- **Work to be completed**: What's needed is an exact copy of all the data below, without pictures.

- **Saved data entries**:
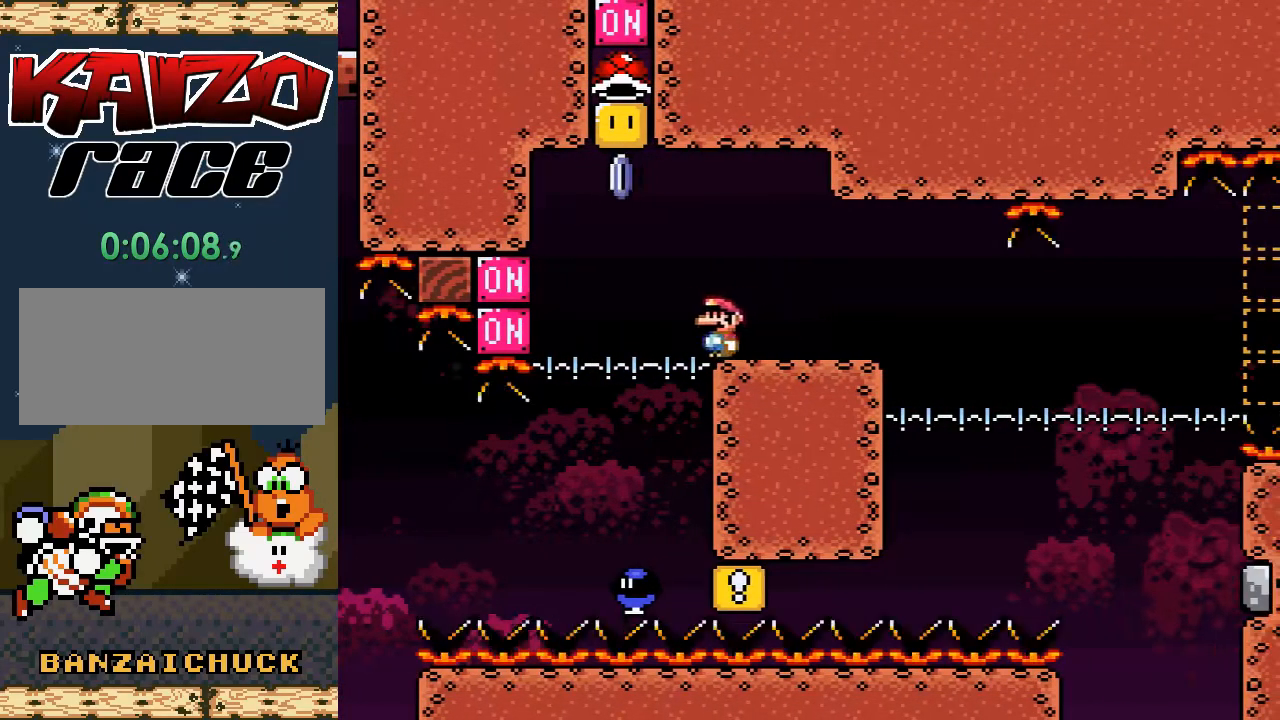
{"buttons": ["A", "X"], "events": [[17, "A", "down"], [83, "DPAD_LEFT", "up"], [167, "DPAD_RIGHT", "down"], [367, "DPAD_RIGHT", "up"]]}
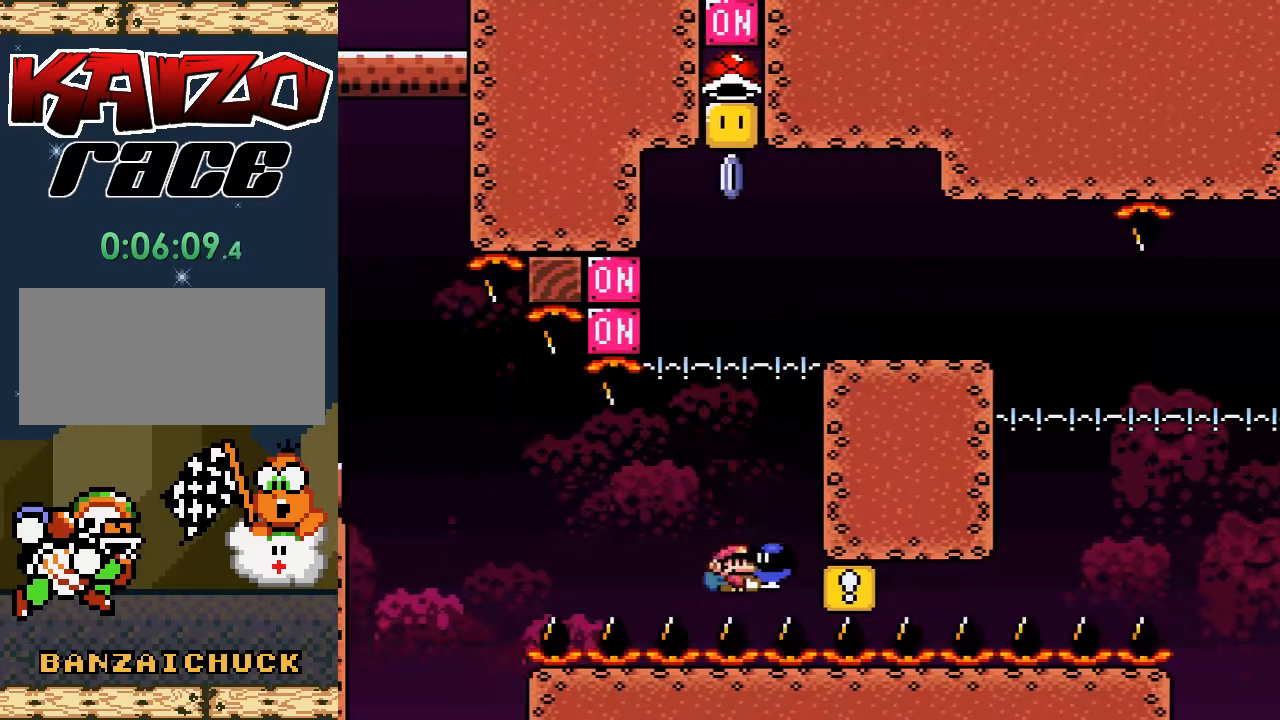
{"buttons": ["A", "X"], "events": []}
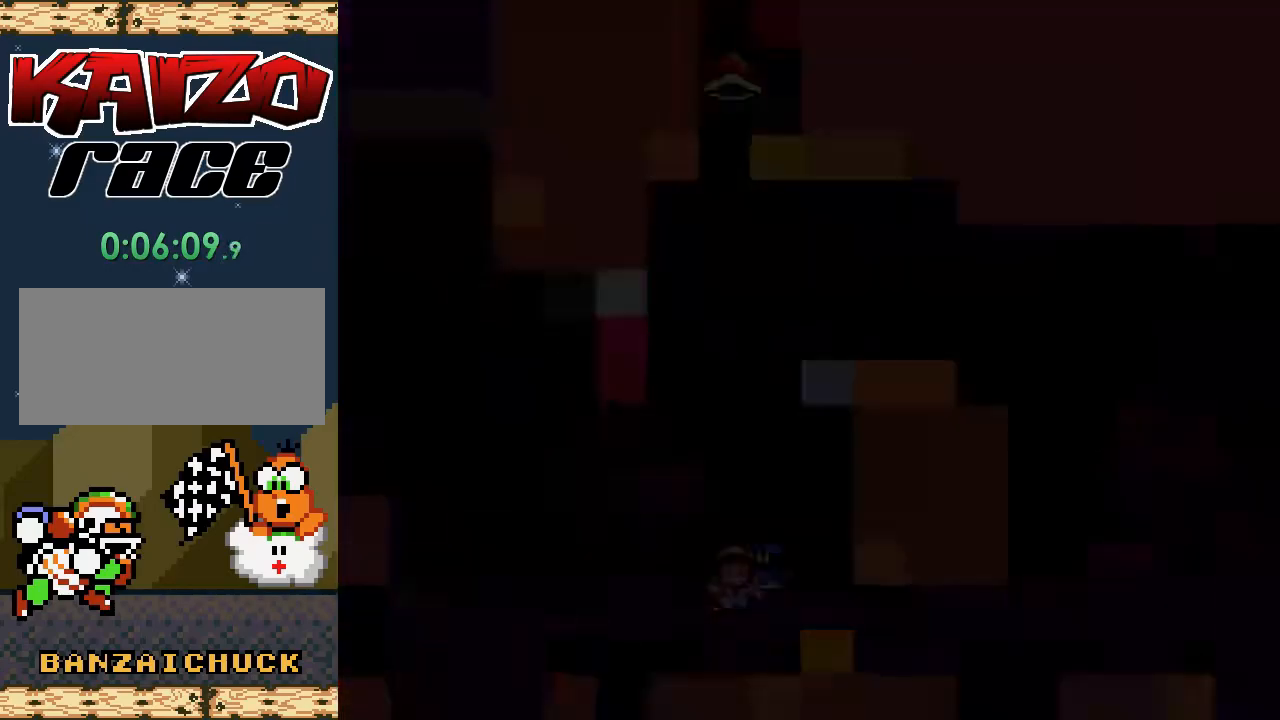
{"buttons": [], "events": [[33, "A", "up"], [83, "X", "up"]]}
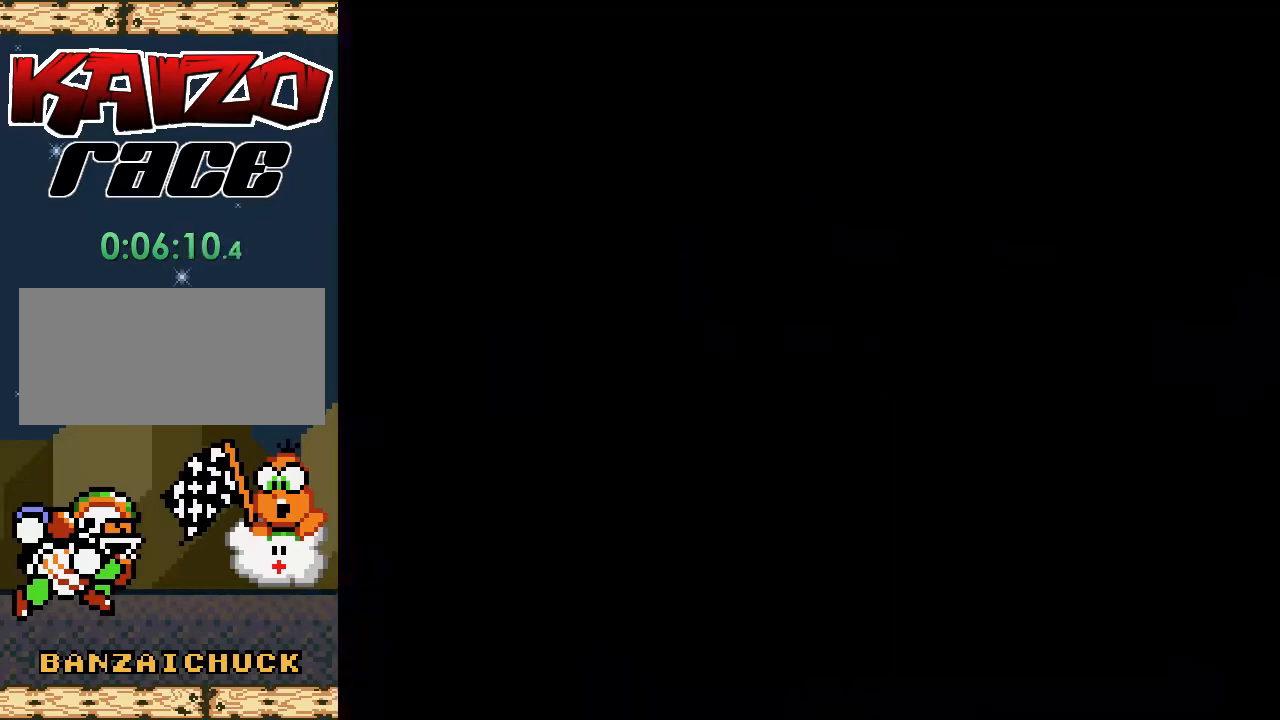
{"buttons": ["X"], "events": [[67, "X", "down"]]}
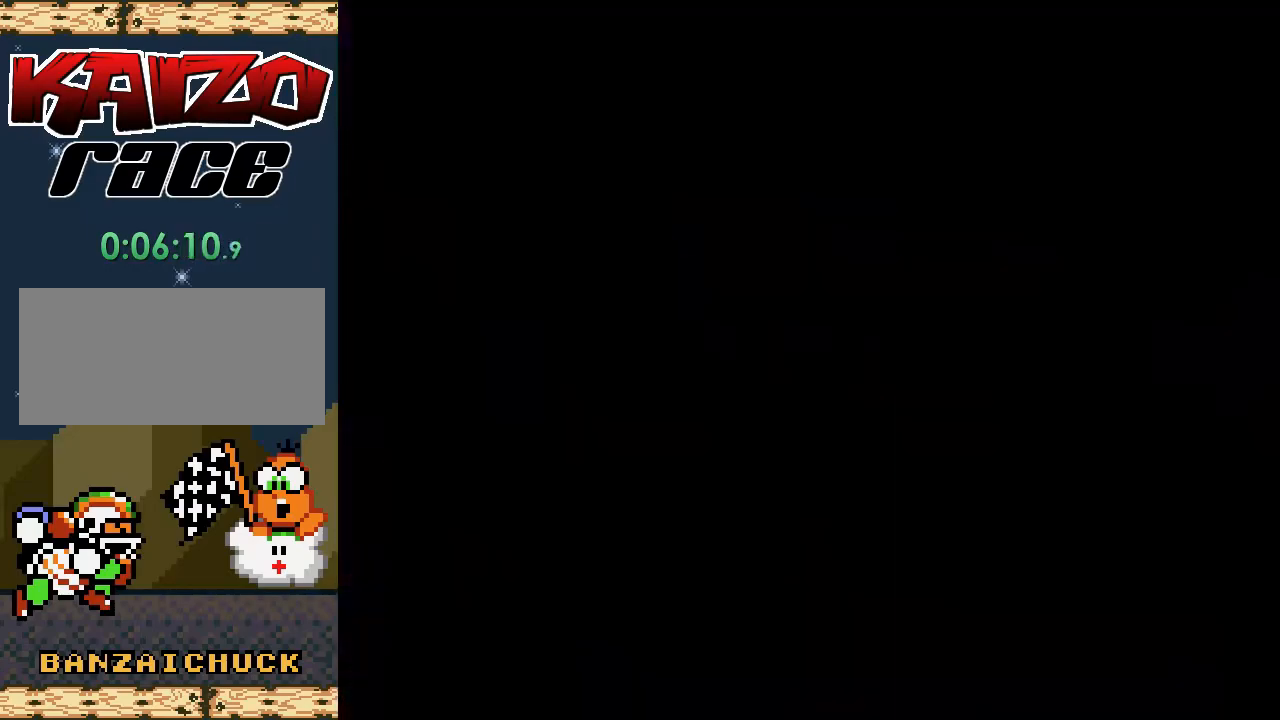
{"buttons": ["X"], "events": []}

- **Task answer**:
{"buttons": ["A", "X"], "events": [[17, "A", "down"], [83, "DPAD_LEFT", "up"], [167, "DPAD_RIGHT", "down"], [367, "DPAD_RIGHT", "up"]]}
{"buttons": ["A", "X"], "events": []}
{"buttons": [], "events": [[33, "A", "up"], [83, "X", "up"]]}
{"buttons": ["X"], "events": [[67, "X", "down"]]}
{"buttons": ["X"], "events": []}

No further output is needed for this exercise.